Traceback (most recent call last):
  File "<pyshell#15>", line 1, in <module>
    (r"(\)\u", r'', t)
  File "D:\Python36\lib\", line 191, in sub
    return _compile(pattern, flags).sub(repl, string, count)
  File "D:\Python36\lib\", line 301, in _compile
    p = sre_compile.compile(pattern, flags)
  File "D:\Python36\lib\sre_compile.py", line 562, in compile
    p = sre_parse.parse(p, flags)
  File "D:\Python36\lib\sre_parse.py", line 855, in parse
    p = _parse_sub(source, pattern, flags & SRE_FLAG_VERBOSE, 0)
  File "D:\Python36\lib\sre_parse.py", line 416, in _parse_sub
    not nested and not items))
  File "D:\Python36\lib\sre_parse.py", line 765, in _parse
    p = _parse_sub(source, state, sub_verbose, nested + 1)
  File "D:\Python36\lib\sre_parse.py", line 416, in _parse_sub
    not nested and not items))
  File "D:\Python36\lib\sre_parse.py", line 502, in _parse
    code = _escape(source, this, state)
  File "D:\Python36\lib\sre_parse.py", line 362, in _escape
    raise ("incomplete escape %s" % escape, len(escape))
sre_constants.error: incomplete escape \u at position 3

This probably means that the remaining \u after removing the leading backspace bar does not form a complete character.
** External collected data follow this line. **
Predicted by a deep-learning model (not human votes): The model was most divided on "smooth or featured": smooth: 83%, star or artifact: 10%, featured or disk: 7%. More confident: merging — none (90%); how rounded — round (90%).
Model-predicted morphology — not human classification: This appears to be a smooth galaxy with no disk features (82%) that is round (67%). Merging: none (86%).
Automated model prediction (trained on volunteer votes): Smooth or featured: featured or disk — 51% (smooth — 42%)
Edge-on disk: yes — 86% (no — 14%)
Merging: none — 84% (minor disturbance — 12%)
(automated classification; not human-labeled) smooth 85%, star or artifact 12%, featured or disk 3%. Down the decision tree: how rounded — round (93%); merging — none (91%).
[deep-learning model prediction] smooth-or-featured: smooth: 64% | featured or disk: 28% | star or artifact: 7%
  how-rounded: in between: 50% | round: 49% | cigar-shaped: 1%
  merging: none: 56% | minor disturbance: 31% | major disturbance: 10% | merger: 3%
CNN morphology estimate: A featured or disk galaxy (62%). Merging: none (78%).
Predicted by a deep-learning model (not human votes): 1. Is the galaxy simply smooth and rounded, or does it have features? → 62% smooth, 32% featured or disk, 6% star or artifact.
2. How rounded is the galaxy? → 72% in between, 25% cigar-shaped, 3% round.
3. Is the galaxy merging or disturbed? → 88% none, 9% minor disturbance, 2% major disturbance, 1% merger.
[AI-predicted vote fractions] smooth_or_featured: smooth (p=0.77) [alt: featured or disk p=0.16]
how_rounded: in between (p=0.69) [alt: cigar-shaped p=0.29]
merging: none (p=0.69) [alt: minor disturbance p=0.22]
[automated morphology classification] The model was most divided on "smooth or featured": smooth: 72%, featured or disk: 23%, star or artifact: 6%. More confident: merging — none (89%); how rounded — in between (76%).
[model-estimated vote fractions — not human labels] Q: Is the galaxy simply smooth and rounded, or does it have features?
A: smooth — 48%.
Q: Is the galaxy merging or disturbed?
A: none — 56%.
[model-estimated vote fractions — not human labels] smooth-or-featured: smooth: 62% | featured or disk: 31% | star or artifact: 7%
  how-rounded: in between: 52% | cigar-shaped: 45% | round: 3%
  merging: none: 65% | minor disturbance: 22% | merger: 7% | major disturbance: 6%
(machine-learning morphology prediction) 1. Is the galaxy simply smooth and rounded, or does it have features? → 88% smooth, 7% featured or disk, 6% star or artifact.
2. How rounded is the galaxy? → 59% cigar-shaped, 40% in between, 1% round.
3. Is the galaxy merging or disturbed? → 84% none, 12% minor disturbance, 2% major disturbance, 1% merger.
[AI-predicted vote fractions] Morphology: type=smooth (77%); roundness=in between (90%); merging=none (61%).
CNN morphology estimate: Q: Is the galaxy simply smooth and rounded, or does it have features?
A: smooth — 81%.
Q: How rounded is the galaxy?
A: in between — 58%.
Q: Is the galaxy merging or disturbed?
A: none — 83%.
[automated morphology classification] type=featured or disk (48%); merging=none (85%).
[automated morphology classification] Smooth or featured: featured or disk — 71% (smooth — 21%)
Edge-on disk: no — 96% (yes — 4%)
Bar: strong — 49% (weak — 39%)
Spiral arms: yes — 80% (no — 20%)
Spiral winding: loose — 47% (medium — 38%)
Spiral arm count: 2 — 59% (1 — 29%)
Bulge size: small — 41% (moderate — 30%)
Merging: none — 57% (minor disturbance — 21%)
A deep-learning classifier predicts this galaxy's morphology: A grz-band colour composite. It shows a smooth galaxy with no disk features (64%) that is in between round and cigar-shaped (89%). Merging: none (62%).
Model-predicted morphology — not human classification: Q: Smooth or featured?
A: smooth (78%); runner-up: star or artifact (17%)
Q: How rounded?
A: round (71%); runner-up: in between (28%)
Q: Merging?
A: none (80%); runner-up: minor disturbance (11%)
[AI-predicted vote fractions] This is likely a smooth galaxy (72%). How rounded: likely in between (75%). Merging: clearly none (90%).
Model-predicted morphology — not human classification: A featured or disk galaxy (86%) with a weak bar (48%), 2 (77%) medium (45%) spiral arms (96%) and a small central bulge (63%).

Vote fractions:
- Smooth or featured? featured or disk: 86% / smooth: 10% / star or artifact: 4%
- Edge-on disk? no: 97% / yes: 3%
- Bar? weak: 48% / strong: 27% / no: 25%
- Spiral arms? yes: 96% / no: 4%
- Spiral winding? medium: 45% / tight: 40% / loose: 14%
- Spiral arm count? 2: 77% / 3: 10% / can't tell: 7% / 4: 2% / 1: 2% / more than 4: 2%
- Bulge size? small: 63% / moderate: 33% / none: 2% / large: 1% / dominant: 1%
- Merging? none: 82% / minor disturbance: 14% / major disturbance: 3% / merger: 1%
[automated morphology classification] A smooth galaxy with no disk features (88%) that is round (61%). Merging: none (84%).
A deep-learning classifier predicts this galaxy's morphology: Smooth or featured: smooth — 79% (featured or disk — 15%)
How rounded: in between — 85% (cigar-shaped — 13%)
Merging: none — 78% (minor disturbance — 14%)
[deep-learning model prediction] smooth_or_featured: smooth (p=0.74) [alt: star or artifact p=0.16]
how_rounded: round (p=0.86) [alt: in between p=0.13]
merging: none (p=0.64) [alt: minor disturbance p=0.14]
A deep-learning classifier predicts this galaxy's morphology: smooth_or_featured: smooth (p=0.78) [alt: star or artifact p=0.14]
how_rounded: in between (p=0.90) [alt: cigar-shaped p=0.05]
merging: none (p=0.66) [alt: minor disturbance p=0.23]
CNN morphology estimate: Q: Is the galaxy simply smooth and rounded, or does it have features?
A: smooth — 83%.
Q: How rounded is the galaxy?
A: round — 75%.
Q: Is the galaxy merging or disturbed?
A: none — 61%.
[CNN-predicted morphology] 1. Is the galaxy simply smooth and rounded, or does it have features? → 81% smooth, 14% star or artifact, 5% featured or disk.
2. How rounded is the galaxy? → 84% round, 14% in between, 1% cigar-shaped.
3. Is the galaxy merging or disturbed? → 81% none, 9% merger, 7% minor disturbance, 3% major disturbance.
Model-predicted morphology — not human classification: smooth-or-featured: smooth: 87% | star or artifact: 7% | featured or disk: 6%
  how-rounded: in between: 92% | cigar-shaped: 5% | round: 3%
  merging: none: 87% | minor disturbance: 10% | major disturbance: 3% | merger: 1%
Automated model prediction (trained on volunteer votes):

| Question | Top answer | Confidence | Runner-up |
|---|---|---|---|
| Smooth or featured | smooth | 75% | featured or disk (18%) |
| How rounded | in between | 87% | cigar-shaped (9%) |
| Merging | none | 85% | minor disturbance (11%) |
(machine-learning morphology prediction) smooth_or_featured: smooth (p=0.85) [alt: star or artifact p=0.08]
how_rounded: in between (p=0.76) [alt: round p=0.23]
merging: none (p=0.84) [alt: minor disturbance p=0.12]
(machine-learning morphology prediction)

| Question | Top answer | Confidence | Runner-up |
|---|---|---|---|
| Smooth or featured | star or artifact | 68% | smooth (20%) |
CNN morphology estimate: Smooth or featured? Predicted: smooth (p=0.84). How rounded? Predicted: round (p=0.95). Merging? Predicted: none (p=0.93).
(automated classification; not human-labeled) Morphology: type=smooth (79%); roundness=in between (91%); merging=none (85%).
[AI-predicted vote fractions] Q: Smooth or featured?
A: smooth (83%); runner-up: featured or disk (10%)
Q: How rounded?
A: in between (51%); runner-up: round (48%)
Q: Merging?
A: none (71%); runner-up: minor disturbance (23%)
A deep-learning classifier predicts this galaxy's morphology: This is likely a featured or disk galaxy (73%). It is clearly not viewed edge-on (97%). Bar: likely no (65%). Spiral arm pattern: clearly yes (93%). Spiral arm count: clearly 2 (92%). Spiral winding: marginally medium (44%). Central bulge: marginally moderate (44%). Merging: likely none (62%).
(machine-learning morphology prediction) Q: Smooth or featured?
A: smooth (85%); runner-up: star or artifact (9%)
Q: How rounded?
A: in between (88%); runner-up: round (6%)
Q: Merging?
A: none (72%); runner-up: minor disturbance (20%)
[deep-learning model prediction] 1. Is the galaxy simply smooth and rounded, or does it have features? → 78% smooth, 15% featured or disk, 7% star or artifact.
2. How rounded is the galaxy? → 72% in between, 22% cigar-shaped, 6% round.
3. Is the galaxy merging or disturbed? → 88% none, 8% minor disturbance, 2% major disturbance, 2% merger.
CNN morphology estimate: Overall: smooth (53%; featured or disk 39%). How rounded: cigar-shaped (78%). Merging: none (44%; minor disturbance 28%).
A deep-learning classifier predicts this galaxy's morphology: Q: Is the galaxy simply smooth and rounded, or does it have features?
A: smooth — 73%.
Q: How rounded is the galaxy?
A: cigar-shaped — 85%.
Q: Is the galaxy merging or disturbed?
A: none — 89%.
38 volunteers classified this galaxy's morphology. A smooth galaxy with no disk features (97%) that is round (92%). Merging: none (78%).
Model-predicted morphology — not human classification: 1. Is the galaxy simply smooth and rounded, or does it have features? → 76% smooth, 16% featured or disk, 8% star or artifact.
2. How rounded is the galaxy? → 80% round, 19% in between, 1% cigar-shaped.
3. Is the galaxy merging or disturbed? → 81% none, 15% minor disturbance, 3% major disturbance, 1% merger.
By this point the problem seems a bit insurmountable, would we give up at this point?

Of course not, a quick google search reveals that there are actually people who have run into this problem, and the solution is pretty ingenious.

It is also possible to use the loads method of the json library ...

The solution is as follows:

import json
s = '\\u9500\\u552e'
print((f'"{s}"'))

PS: python3 convert string unicode to Chinese

Record a frequently encountered problem:

The resulting text is printed as "\uxxxx", in python3 using ('unicode_escape') will report an error: 'str' object has no attribute 'decode'.

The correct posture is:

('utf-8').decode("unicode_escape")

This is the whole content of this article.